The Countess Conspiracy (Brothers Sinister #3)(76)



“Oh, good,” Sebastian said. “Is he finally going to take your advice?”

The doctor glanced over at him. “Yes,” he said. His mouth pinched, as if he had unpleasant news to deliver. “He asked me to tell you to stay away for a handful of days, until he’s sure you won’t bother him.”

Chapter Twenty

“IN SUMMATION,” SEBASTIAN SAID, “today, I think we have managed to offend or kill all our nearest relations.”

He was standing on the other side of the gardener’s shed. Violet smiled, because that was what he wanted her to do. Because she could tell by the way he looked about, so distracted, his smile not quite settled on his face, that he was worried about his brother. Because jokes—even terrible jokes—helped make the awful feel bearable.

“Your cousins are still friends with you,” she said. “And I haven’t talked to my mother yet, so we’ll have a fresh catastrophe come tomorrow.”

“Ah, yes. Them. Perhaps we could aim your mother at Robert and Oliver. If anyone can frighten them off, it’s her. Heaven forbid we have any friends at all.”

“Only you could make a joke at a time like this,” she told him.

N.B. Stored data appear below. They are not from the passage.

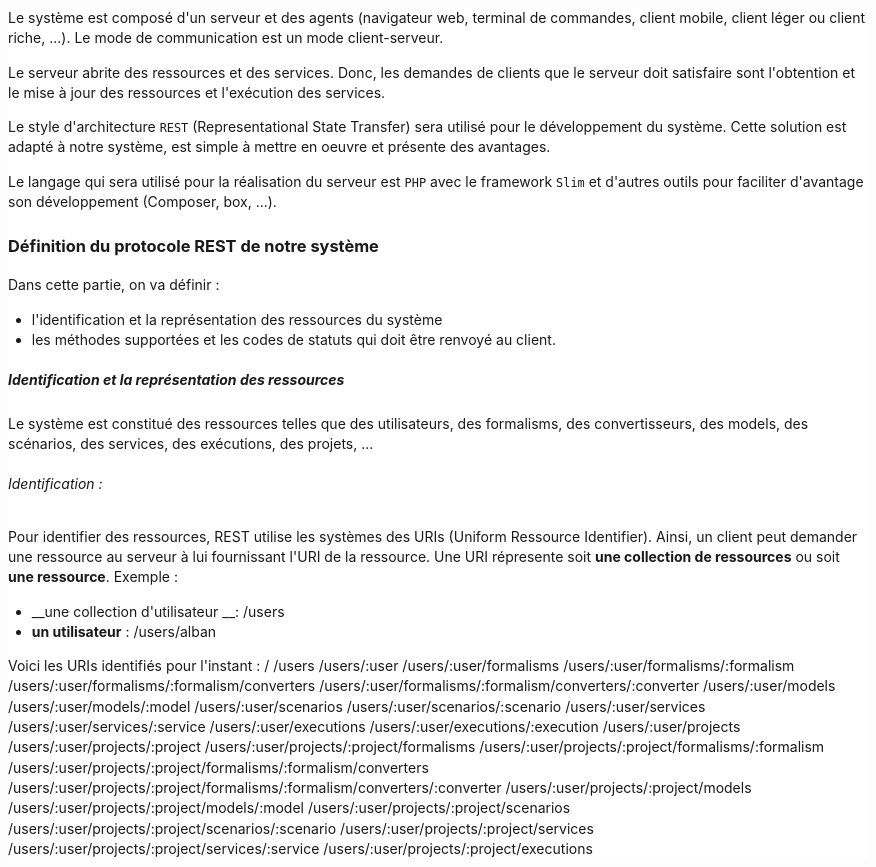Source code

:  Le système est composé d'un serveur et des agents (navigateur web, terminal de commandes, 
client mobile, client léger ou client riche, ...). Le mode de communication est un mode client-serveur.
 
 Le serveur abrite des ressources et des services. Donc, les demandes de clients que le serveur doit satisfaire 
 sont l'obtention et le mise à jour des ressources et l'exécution  des services.

 Le style d'architecture `REST` (Representational State Transfer) sera utilisé pour le développement du système. 
 Cette solution est adapté à notre système, est simple à mettre en oeuvre et présente des avantages. 

 Le langage qui sera utilisé pour la réalisation du serveur est `PHP` avec le framework `Slim` et d'autres outils
 pour faciliter d'avantage son développement (Composer, box, ...).



 ### Définition du protocole REST de notre système

 Dans cette partie, on va définir :
 * l'identification et la représentation des ressources du système
 * les méthodes supportées et les codes de statuts qui doit être renvoyé au client.

 ##### Identification  et la représentation des ressources
 Le système est constitué des ressources telles que des utilisateurs, des formalisms, des convertisseurs, des models, des scénarios,
 des services, des exécutions, des projets, ... 
 
 ###### _Identification :_

 Pour identifier des ressources, REST utilise les systèmes des URIs (Uniform Ressource Identifier). Ainsi, un client peut demander une ressource au serveur à lui 
 fournissant l'URI de la ressource. Une URI répresente soit __une collection de ressources__ ou soit __une ressource__. Exemple :

 * __une collection d'utilisateur __: /users
 * __un utilisateur__ : /users/alban

 Voici les URIs identifiés pour l'instant : 
/
/users
/users/:user
/users/:user/formalisms
/users/:user/formalisms/:formalism
/users/:user/formalisms/:formalism/converters
/users/:user/formalisms/:formalism/converters/:converter
/users/:user/models
/users/:user/models/:model
/users/:user/scenarios
/users/:user/scenarios/:scenario
/users/:user/services
/users/:user/services/:service
/users/:user/executions
/users/:user/executions/:execution
/users/:user/projects
/users/:user/projects/:project
/users/:user/projects/:project/formalisms
/users/:user/projects/:project/formalisms/:formalism
/users/:user/projects/:project/formalisms/:formalism/converters
/users/:user/projects/:project/formalisms/:formalism/converters/:converter
/users/:user/projects/:project/models
/users/:user/projects/:project/models/:model
/users/:user/projects/:project/scenarios
/users/:user/projects/:project/scenarios/:scenario
/users/:user/projects/:project/services
/users/:user/projects/:project/services/:service
/users/:user/projects/:project/executions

“What, two days until the world discovers the truth?” He grinned, as if there were nothing in the world but her. As if her talk and her worries were all that mattered, and his were nonexistent.

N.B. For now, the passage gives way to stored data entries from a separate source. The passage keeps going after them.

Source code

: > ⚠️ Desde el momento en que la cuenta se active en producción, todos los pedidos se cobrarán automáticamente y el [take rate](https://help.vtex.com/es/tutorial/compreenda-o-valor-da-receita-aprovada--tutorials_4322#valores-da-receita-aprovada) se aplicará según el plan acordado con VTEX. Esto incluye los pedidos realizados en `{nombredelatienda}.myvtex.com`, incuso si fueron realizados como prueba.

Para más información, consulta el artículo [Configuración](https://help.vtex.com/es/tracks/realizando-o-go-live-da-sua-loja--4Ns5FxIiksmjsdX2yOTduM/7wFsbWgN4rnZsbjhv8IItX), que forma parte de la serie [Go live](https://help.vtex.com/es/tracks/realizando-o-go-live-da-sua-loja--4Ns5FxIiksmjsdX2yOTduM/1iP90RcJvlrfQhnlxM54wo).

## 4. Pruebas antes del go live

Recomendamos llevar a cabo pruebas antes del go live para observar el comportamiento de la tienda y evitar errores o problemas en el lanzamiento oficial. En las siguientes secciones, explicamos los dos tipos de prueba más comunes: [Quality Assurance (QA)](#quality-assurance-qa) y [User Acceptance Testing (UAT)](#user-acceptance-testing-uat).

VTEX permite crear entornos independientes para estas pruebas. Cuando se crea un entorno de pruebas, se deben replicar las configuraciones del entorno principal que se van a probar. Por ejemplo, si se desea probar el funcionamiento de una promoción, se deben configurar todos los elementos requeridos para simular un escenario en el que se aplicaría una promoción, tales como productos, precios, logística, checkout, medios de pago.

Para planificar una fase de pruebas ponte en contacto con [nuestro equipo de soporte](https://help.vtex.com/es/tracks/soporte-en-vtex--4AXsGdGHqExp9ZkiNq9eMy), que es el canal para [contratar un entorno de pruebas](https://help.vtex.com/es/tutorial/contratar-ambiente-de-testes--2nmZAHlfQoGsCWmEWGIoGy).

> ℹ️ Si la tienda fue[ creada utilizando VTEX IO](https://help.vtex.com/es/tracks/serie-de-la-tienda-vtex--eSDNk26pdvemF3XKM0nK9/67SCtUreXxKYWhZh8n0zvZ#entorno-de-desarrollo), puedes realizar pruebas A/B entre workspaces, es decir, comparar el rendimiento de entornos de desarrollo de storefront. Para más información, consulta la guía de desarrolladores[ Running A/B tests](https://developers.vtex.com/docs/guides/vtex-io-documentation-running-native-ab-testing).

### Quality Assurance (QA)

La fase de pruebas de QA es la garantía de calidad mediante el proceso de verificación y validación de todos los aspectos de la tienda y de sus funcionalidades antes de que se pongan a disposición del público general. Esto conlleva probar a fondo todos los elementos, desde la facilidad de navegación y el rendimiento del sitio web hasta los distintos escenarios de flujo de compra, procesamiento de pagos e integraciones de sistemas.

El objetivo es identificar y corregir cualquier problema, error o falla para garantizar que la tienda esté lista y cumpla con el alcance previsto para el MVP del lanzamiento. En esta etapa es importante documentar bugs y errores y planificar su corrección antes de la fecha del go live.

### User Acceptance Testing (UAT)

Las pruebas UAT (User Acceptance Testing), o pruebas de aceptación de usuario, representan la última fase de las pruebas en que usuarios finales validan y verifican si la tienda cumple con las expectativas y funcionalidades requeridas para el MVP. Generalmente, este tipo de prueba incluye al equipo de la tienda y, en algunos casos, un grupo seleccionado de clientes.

“I was talking about your brother.”

He poured a tumbler of brandy and brought it over to her. “Eat, drink, and be merry, for tomorrow—well, the day after tomorrow—we will be shunned.”

She cast him another sidelong glance, but let the matter slide away. If he wanted to make light of it, who was she to stop him? “Speak for yourself,” she said, but her tone was light. “Tomorrow I’m talking to my mother. I dread that more than anything. After her, the rest of the world will seem like a walk in the park.”

“All the more reason to drink.”

He pushed the tumbler at her again, and this time she took it from him. The liquid was amber; it sloshed about a little, leaving trails on the glass. Its aroma, thick and heady, volatilized in the air. Even the vapors coming off it were potent.

“You’re trying to make me tipsy,” she commented.

“So I can have my wicked way with you.”

It seemed a joke, but still her heart thumped at that. That was the thing about Sebastian; he made everything seem a joke, especially those moments when he cared the most. She contemplated him over her glass of spirits.

Even her fear was beginning to fade. He’d spent the last days holding her, making no demands at all, letting her become accustomed to the feeling of being wanted, of wanting again. As if he knew that once want became familiar, that shot of panic would began to dissipate, turning to mind-fogging vapor.

“I once drank half a bottle of thistle spirits,” she informed him. “If you think an inch of brandy will do me in, you are sadly mistaken.”

She tilted back the glass. The liquor burned her tongue—a pleasant burn.

He wasn’t drinking.

It took the smallest cues to understand Sebastian. He wore his smiles and his jokes as assiduously as another man might wear a cravat—an item of apparel that was not to be taken off except among his most intimate acquaintances, and even then, only under great duress.

He’d related the story about his brother offhand, glossing over the argument and what had been said with a simple, “He was angry and had every right to be,” and then mentioning that he’d ended the visit by fetching the doctor. He’d made no comment about his feelings, as if he didn’t want to share his worry.

“You don’t have a glass,” she informed him.

“No. It’s a wicked trick on my part.”

“Oh?” She looked at him. He was smiling as if nothing were wrong, as if he had not a care in the world. As if he expected to lift her burdens and his own, too. She curled her finger at him. “Come and join me.”

He came to sit beside her.

Violet took another sip of the liquor—a longer draft this time—and set down her glass. Before she could lose her nerve, she kissed him. Their lips met. His mouth opened to hers, and she traded him that sip of brandy. Their tongues met in a heady mix of warmth and spirits. His hands pulled her close. She could have lost herself in the taste of him, the warmth of his hands sliding around her waist, but not this time.

This time, she wanted him to lose himself. She let it start as a soft, sweet, comforting kiss, and then let it grow, her hands running down his chest, until what arced between them was headier than the brandy they shared. The kiss went back and forth between them until she felt almost tipsy.

When the taste of brandy dissipated, she pulled away.

“You see?” He was breathing heavily. “It’s a wicked trick. That’s what happens when you kiss a rake of my stature; I scarcely have to do anything, and you seduce yourself.”

Violet leaned forward. “Oh, I wouldn’t say that,” she said. “I was already seduced.”

She was close enough to see his pupils expand, to hear his breath hissing in. That first involuntary reaction, though, was soon covered by a wide smile. “And all it took was two sips of brandy? I should have tried that years ago.”

It should have put her in a panic, the thought of what she was about to do. But the fact that she was doing it—that he was not demanding it of her—made all the difference. She put her hands on his shoulders and then slid them down, down his chest. He let out another exhalation.